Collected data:
*** Block opens ***

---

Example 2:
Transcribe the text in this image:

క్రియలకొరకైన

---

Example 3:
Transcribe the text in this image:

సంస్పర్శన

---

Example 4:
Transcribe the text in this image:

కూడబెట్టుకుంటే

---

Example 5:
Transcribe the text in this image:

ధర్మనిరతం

*** Block closes ***

> **WORK ITEM**: Quote each line of the data above exactly as written.

> **RESPONSE BELOW**:
---

Example 2:
Transcribe the text in this image:

క్రియలకొరకైన

---

Example 3:
Transcribe the text in this image:

సంస్పర్శన

---

Example 4:
Transcribe the text in this image:

కూడబెట్టుకుంటే

---

Example 5:
Transcribe the text in this image:

ధర్మనిరతం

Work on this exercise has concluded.